EXERCISE AIM >> Copy out the lines below word for word.

SOURCE RECORDS >>
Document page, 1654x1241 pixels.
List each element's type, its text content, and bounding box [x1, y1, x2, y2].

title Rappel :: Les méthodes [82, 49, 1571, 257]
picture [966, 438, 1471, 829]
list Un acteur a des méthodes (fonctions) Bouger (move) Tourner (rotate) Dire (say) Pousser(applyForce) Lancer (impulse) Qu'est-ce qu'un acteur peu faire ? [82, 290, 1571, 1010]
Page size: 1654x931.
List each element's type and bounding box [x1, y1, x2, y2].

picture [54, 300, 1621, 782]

THE ANSWER >>
Document page, 1654x1241 pixels.
List each element's type, its text content, and bounding box [x1, y1, x2, y2].

title Rappel :: Les méthodes [82, 49, 1571, 257]
picture [966, 438, 1471, 829]
list Un acteur a des méthodes (fonctions) Bouger (move) Tourner (rotate) Dire (say) Pousser(applyForce) Lancer (impulse) Qu'est-ce qu'un acteur peu faire ? [82, 290, 1571, 1010]
Page size: 1654x931.
List each element's type and bounding box [x1, y1, x2, y2].

picture [54, 300, 1621, 782]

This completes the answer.